Data for this exercise:

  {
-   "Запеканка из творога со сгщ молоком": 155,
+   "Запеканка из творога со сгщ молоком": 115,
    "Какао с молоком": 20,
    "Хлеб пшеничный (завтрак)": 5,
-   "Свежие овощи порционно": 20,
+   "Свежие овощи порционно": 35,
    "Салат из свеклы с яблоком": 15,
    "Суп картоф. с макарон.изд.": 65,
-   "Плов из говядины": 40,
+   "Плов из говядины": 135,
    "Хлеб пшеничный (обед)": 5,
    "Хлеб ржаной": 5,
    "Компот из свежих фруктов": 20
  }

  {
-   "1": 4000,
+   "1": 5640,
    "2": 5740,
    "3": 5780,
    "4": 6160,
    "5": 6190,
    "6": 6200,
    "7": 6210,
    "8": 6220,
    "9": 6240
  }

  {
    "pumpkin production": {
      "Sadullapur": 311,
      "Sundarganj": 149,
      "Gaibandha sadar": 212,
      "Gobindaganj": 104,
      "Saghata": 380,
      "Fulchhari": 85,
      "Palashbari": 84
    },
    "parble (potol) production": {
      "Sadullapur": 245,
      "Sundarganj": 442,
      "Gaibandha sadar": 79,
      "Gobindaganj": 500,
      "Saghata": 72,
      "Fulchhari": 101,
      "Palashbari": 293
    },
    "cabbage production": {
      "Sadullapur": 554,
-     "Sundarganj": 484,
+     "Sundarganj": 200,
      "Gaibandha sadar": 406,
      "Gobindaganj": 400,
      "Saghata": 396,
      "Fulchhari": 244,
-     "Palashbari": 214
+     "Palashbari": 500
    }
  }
--
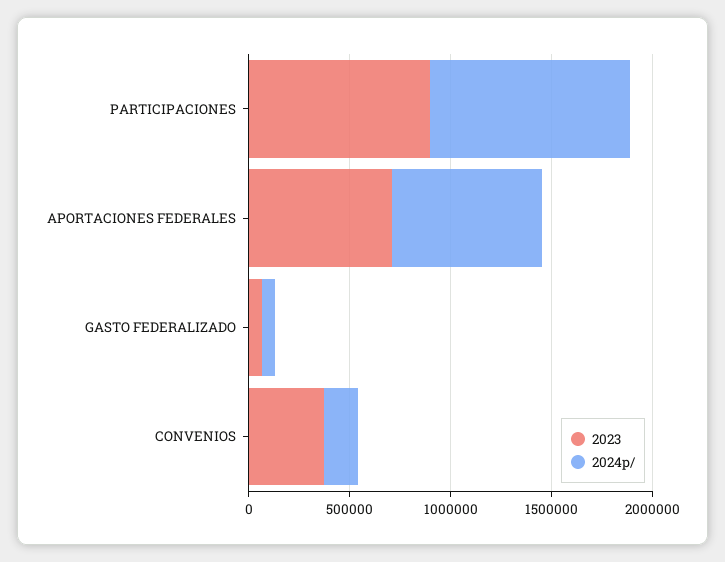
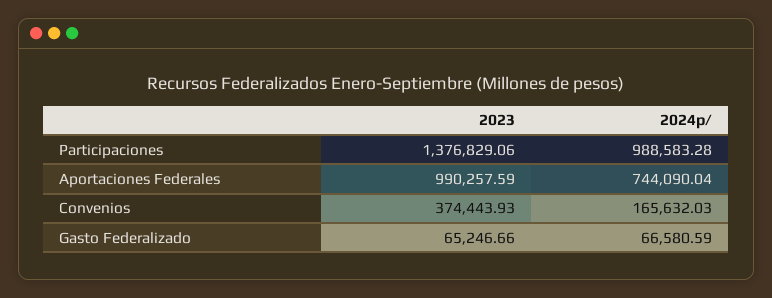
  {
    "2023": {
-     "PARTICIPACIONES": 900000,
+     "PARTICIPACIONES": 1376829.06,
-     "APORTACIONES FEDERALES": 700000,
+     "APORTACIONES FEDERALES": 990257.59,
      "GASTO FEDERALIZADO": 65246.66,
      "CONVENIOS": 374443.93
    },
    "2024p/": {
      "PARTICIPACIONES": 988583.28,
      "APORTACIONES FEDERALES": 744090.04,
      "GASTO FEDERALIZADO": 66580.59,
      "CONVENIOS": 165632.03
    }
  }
...
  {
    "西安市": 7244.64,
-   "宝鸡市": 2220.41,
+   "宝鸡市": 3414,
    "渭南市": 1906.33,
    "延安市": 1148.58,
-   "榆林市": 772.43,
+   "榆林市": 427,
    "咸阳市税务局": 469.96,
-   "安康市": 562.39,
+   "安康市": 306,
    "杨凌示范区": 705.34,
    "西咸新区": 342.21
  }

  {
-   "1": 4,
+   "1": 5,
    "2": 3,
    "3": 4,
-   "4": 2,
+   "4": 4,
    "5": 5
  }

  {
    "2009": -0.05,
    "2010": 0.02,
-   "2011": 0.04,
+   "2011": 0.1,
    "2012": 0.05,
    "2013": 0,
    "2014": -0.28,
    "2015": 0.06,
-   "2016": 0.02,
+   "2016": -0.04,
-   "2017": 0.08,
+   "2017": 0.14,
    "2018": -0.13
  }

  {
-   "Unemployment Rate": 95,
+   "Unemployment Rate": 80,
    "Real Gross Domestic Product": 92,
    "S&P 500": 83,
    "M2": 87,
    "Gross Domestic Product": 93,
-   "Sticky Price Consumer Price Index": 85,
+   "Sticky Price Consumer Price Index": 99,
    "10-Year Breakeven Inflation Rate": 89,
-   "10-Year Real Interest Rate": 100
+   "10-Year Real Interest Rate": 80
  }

Exercise objective:
Find the word "Interest" in the entries above and gather every line that holds it.

Output of the exercise:
-   "10-Year Real Interest Rate": 100
+   "10-Year Real Interest Rate": 80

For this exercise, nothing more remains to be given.